In the same way as other negative aspects of epilepsy may have been played down by the mainstream epilepsy movement, there has been outright denial of the ‘epileptic personality’. While this is a hopelessly over-simplified concept, many doctors believe that certain people with epilepsy do have mood disorders which are not concerned with emotional reactions such as grief on diagnosis, but moods which exist by themselves, and which relate to electrical changes in the brain. For example, Norman Geschwind, who gave his name to the Geschwind Syndrome, studied those with ‘temporal lobe seizure disorder’, and found characteristic personality traits including preoccupation with philosophical or religious issues; long-windedness; altered (almost always lowered) sexuality; and irritability. Needless to say, his findings were hotly disputed by his medical colleagues, though Geschwind believed firmly in the syndrome. Another neuropsychiatrist who has done a great deal of work in this area is Dietrich Blumer, who has focused on changing moods and psychoses as part of this phenomenon. According to Blumer, mood changes are the most important mental disorders related to epilepsy and cannot be seen merely as reactions to having a difficult life situation.

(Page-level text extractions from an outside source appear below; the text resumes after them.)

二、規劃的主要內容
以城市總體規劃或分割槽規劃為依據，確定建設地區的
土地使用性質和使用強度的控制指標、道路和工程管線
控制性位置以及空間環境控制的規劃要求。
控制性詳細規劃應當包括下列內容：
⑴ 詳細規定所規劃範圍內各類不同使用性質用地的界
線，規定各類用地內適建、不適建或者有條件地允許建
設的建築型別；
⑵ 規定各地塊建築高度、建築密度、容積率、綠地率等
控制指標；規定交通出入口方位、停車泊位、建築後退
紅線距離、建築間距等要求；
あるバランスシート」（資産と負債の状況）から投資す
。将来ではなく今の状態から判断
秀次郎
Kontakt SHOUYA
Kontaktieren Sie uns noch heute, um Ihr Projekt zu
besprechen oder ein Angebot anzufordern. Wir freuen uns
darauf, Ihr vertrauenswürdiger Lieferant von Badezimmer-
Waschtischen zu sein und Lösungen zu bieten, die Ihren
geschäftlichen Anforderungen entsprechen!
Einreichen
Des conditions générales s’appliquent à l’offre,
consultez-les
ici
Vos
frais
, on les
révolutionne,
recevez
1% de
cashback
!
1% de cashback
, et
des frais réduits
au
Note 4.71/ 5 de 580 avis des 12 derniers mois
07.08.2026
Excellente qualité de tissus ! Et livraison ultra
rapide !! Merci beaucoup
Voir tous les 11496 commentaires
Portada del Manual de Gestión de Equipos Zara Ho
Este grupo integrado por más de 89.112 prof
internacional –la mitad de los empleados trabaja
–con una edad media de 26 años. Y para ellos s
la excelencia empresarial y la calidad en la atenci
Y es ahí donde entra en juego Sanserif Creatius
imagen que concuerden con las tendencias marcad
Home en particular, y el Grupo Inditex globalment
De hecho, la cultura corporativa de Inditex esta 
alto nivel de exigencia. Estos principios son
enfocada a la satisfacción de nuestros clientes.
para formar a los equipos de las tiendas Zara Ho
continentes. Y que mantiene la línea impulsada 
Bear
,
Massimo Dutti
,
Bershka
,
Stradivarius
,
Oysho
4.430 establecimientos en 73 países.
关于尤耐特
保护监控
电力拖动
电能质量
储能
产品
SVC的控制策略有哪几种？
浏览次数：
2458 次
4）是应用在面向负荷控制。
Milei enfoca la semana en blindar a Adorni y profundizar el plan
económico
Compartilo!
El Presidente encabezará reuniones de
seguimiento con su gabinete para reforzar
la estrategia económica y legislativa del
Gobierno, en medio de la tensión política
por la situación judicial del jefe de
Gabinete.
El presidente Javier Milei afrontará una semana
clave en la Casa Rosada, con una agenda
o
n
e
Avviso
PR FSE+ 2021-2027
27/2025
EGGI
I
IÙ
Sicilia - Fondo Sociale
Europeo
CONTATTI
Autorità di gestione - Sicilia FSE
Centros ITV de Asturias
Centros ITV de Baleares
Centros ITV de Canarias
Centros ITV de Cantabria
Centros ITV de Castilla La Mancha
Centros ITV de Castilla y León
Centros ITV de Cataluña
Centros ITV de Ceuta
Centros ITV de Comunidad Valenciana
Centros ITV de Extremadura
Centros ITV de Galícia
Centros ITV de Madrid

So, is there any truth in all this, or is it just neurological fancy of the highest order?
According to Living well with epilepsy and other seizure disorders By Carl W. Bazil, cognitive, behavioural and emotional symptoms can occur as a result of different brain disorders. In people with epilepsy, changes in thinking, personality and mood can be because of several factors.

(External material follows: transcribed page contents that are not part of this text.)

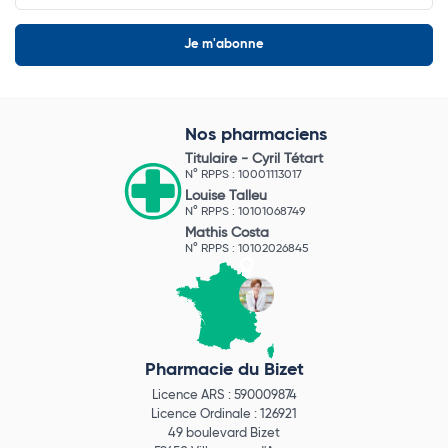
Nos pharmaciens
Titulaire -
Cyril Tétart
N° RPPS : 10001113017
Louise Talleu
N° RPPS : 10101068749
Mathis Costa
N° RPPS : 10102026845
Pharmacie du Bizet
Licence ARS : 590009874
Licence Ordinale : 126921
49 boulevard Bizet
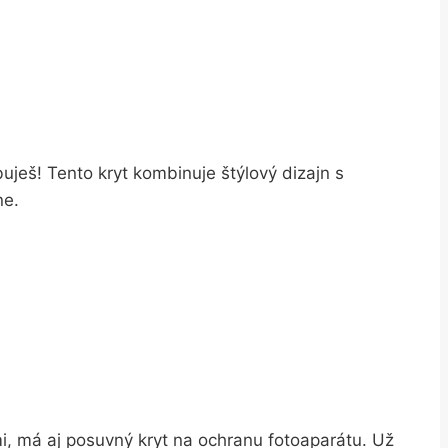
buješ! Tento kryt kombinuje štýlový dizajn s
ne.
mi, má aj posuvný kryt na ochranu fotoaparátu. Už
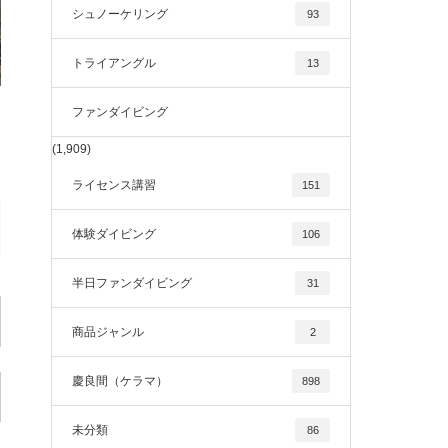
シュノーケリング
93
トライアングル
13
ファンダイビング
(1,909)
ライセンス講習
151
体験ダイビング
106
半日ファンダイビング
31
商品ジャンル
2
慶良間（ケラマ）
898
未分類
86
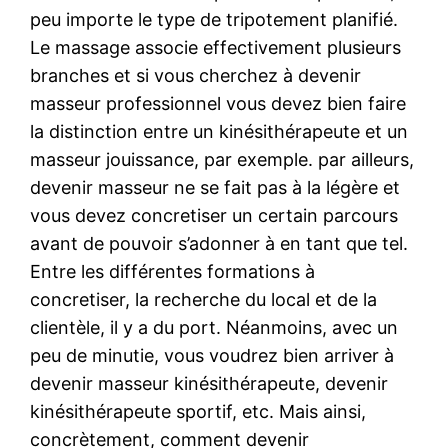
peu importe le type de tripotement planifié.
Le massage associe effectivement plusieurs
branches et si vous cherchez à devenir
masseur professionnel vous devez bien faire
la distinction entre un kinésithérapeute et un
masseur jouissance, par exemple. par ailleurs,
devenir masseur ne se fait pas à la légère et
vous devez concretiser un certain parcours
avant de pouvoir s’adonner à en tant que tel.
Entre les différentes formations à
concretiser, la recherche du local et de la
clientèle, il y a du port. Néanmoins, avec un
peu de minutie, vous voudrez bien arriver à
devenir masseur kinésithérapeute, devenir
kinésithérapeute sportif, etc. Mais ainsi,
concrètement, comment devenir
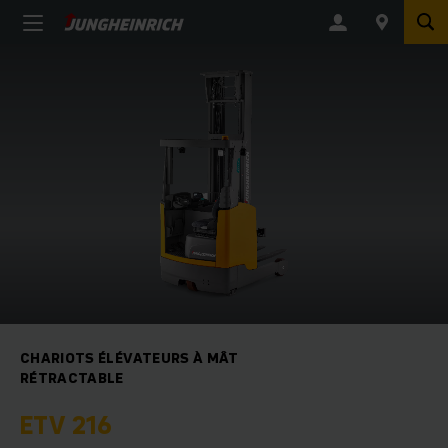
CHARIOTS ÉLÉVATEURS À MÂT
RÉTRACTABLE
ETV 216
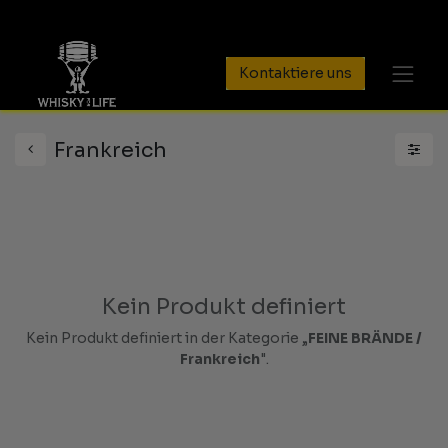
Kontaktiere uns
Frankreich
Kein Produkt definiert
Kein Produkt definiert in der Kategorie „
FEINE BRÄNDE /
Frankreich
".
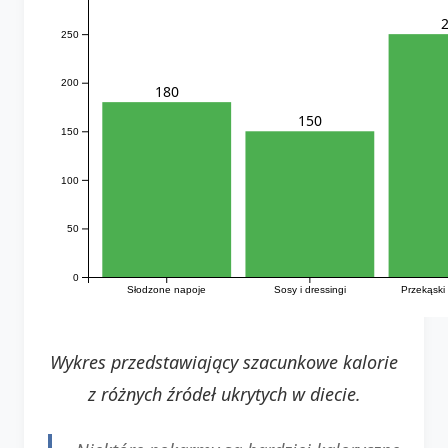
250
200
180
150
150
100
50
0
Słodzone napoje
Sosy i dressingi
Przekąski
Wykres przedstawiający szacunkowe kalorie
z różnych źródeł ukrytych w diecie.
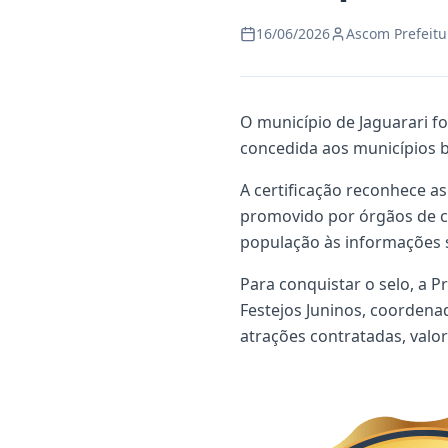
16/06/2026
Ascom Prefeitu
O município de Jaguarari f
concedida aos municípios ba
A certificação reconhece a
promovido por órgãos de con
população às informações s
Para conquistar o selo, a 
Festejos Juninos, coordena
atrações contratadas, valor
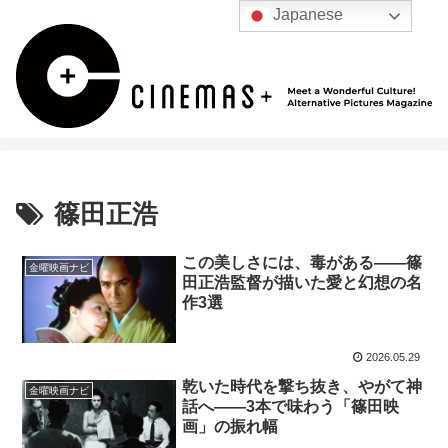
Japanese
篠田正浩
この美しさには、毒がある――篠
金曜映画ナビ
田正浩監督が描いた愛と幻想の名
作3選
2026.05.29
乾いた時代を撃ち抜き、やがて神
金曜映画ナビ
話へ——3本で味わう「篠田映
画」の振れ幅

First, the psychological aspect of epilepsy definitely has to be taken into account when considering people’s experience of epilepsy. One common factor in ‘moodiness9 is the stress associated with adjusting to a chronic medical problem and all its implications.
Mood changes may also be due to underlying brain abnormality which causes changes in electrical brain activity including seizures. This may happen as the prodrome, or build up to a seizure, and the person with epilepsy may not necessarily be aware of his or her ‘moodiness’.

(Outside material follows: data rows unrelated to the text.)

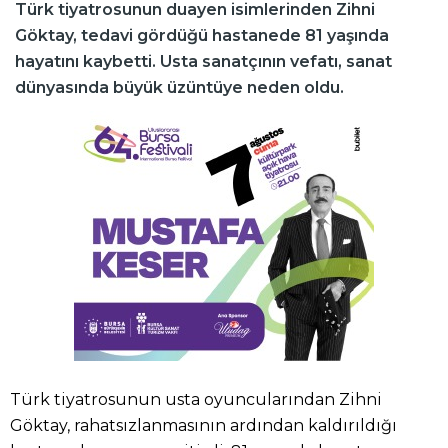
Türk tiyatrosunun duayen isimlerinden Zihni
Göktay, tedavi gördüğü hastanede 81 yaşında
hayatını kaybetti. Usta sanatçının vefatı, sanat
dünyasında büyük üzüntüye neden oldu.
Türk tiyatrosunun usta oyuncularından Zihni
Göktay, rahatsızlanmasının ardından kaldırıldığı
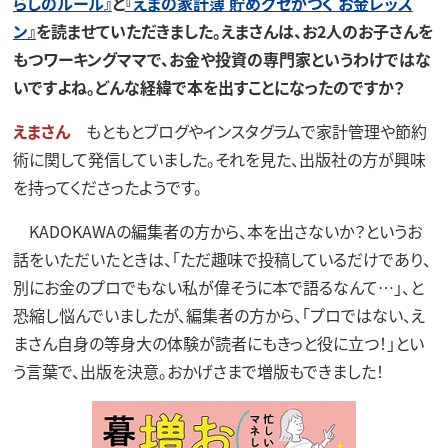
らしのルール』
と
『えまの家計簿 貯めグセがつく お金レッス
ン』
を読ませていただきました。えまさんは、お2人のお子さんを
もつワーキングママで、お金や投資の専門家というわけではな
いですよね。どんな経緯で本を出すことになったのですか？
えまさん
もともとブログやインスタグラムで家計管理や節約
術に関して発信していました。それを見た、出版社の方が興味
を持ってくださったようです。
KADOKAWAの編集者の方から、本を出さないか？というお
話をいただいたときは、「ただ趣味で投稿しているだけであり、
別にお金のプロでもない私が偉そうに本で語るなんて…」、と
恐縮し悩んでいましたが、編集者の方から、「プロではない、え
まさん自身の等身大の体験が読者にもきっと役に立つ！」とい
う言葉で、出版を決意。おかげさまで増版もできました！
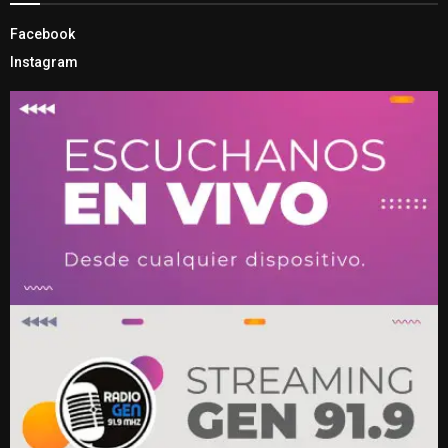
Facebook
Instagram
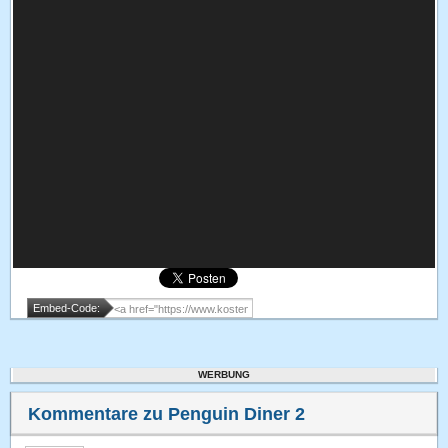
Embed-Code:
WERBUNG
Kommentare zu Penguin Diner 2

More light may be thrown on this as medical investigative techniques advance. At some research centres, studies using advanced brain-imaging techniques are examining relationships between different behavioural symptoms and brain dysfunction in epilepsy patients. Indeed, epilepsy may well turn out to be the disorder of the twenty-first century, as these investigative techniques become delicate and precise enough to highlight the subtle structure and workings of the brain.
Seizure activity itself can sometimes affect feelings and outlook at depth, especially in temporal lobe epilepsy involving an aura, for example. The limbic system is closely associated with emotional life, and, when it is disturbed as in an aura, the person is likely to experience various strong emotional experiences such as fear, deja vu, depersonalization (i.e., feeling ‘not there’ or detached from the scene). Over time, and especially if they began in childhood, these passing but powerful and repeated abnormal experiences, which at the time seem too real to be hallucinations, become integrated into the psychic life of the person.
Temporal lobe epilepsy itself has attracted a certain amount of attention as representing the ‘sexier’ end of epilepsy, and it has been linked with creativity and visionary experiences. Every artist with a claim to TLE has been drawn in, Van Gogh being one of the most typical examples! Certainly, those who experience striking hallucinations as part of an aura may resent having them dumbed down by medication.
Seizure control is usually viewed as the criterion for success in epilepsy treatment, but some disagree!
Interestingly on this point, there are a few people, usually with lesions in the temporal lobe, who suffer psychotic illness with symptoms similar to those of paranoid schizophrenia according to Living well with epilepsy and other seizure disorders By Carl W. Bazil. In this small group, the psychosis lessens when a person has more seizures, but becomes worse as the seizures are got under control – a phenomenon known as ‘forced normalization’. A change in drugs can sometimes change personality ‘problems’.
However, it is much more common that difficult personality traits improve when seizure frequency is reduced by the right medication. Anti-epileptic drugs are another factor which can cause changes in mood and behaviour, especially if the dose is too high, when intoxication may result, or too low, when ‘breakthrough’ seizures may happen.